**Work request 1:**
According to the text about Iqalugaarjuup Nunanga Territorial Park, during what part of the year was Qamaviniqtalik used?
**Work request 2:**
Reproduce word for word the passage of the text about Iqalugaarjuup Nunanga Territorial Park from "The park was" up to and including "BC to 500 BC.".

Iqalugaarjuup Nunanga Territorial Park ("the land around the river of littles fishes," referring to the Arctic grayling that frequent the Meliadine River) is a park located 8–10 km northwest of Rankin Inlet, Nunavut, Canada. The park lies in a valley that straddles the Meliadine River. Rankin Inlet's gravel road provides access to the park directly on the south side by foot or vehicle.

The park was previously referred to as Ijiraliq, a reference to both the river's cliff area and, in Inuit legend, ijirait, or "shadow people" (said to live a parallel existence with modern people, they can shift their shapes and vanish at will). The park's physical features include an esker covered by lichen-moss, glacial deposit, bedrock outcrop, and unusual plants, including three-awned grass, found nowhere else in Kivalliq Region. There are more than 45 archaeological sites within the park and these include house ruins, tent rings, graves, and other remains of the Thule. Some of the ruins date back as far as the Pre-Dorset period from 1000 BC to 500 BC.

The main archaeological feature is Qamaviniqtalik ("place with ancient sod houses"). Qamaviniqtalik was occupied from around 1200 to 1775 CE by the Thule, and later by the Caribou Inuit. It was used seasonally, from late summer through early winter. At Qamaviniqtalik, there are house depressions in the hillside, evidence of the sod houses or qarmat which once existed there. A wooden pole supported the roof of each house, which was dug into the ground, lined with stones, and roofed with skins. Such sod houses would have been occupied in fall and early winter, after which residents would move to snowhouses or igluit on the sea ice by mid-winter. There are also rings of stones which once supported caribou-skin tents, along with several small stone hearths used to support soapstone cooking pots. A "kayak garage" for winter storage of kayaks, kayak cradles for drying kayaks after use in the water, stone fox traps, and stone caribou hunting blinds are also features preserved at Qamaviniqtalik.

**Given information:**
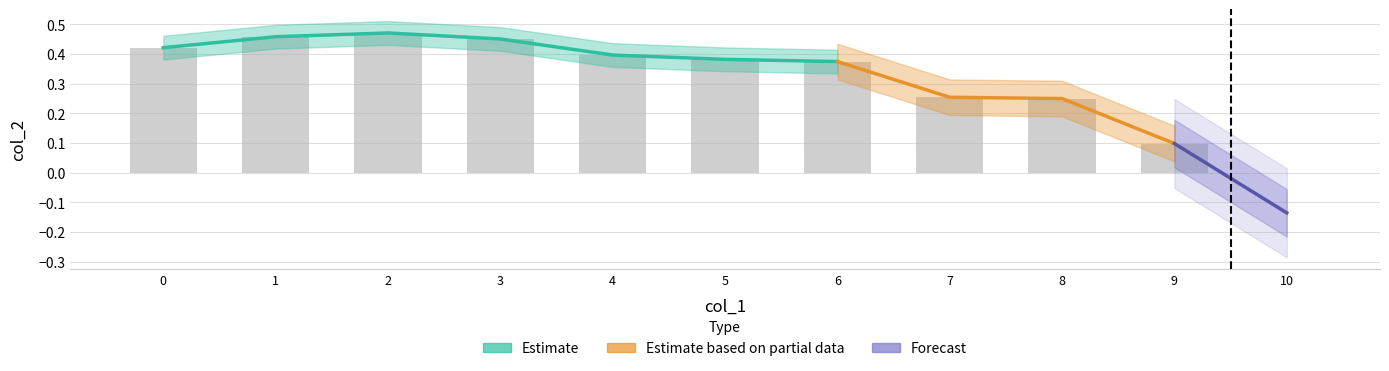

Is it true that the value at 2 is 0.2?

False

**Exercise response 1:**
It was used seasonally, from late summer through early winter.

**Exercise response 2:**
The park was previously referred to as Ijiraliq, a reference to both the river's cliff area and, in Inuit legend, ijirait, or "shadow people" (said to live a parallel existence with modern people, they can shift their shapes and vanish at will). The park's physical features include an esker covered by lichen-moss, glacial deposit, bedrock outcrop, and unusual plants, including three-awned grass, found nowhere else in Kivalliq Region. There are more than 45 archaeological sites within the park and these include house ruins, tent rings, graves, and other remains of the Thule. Some of the ruins date back as far as the Pre-Dorset period from 1000 BC to 500 BC.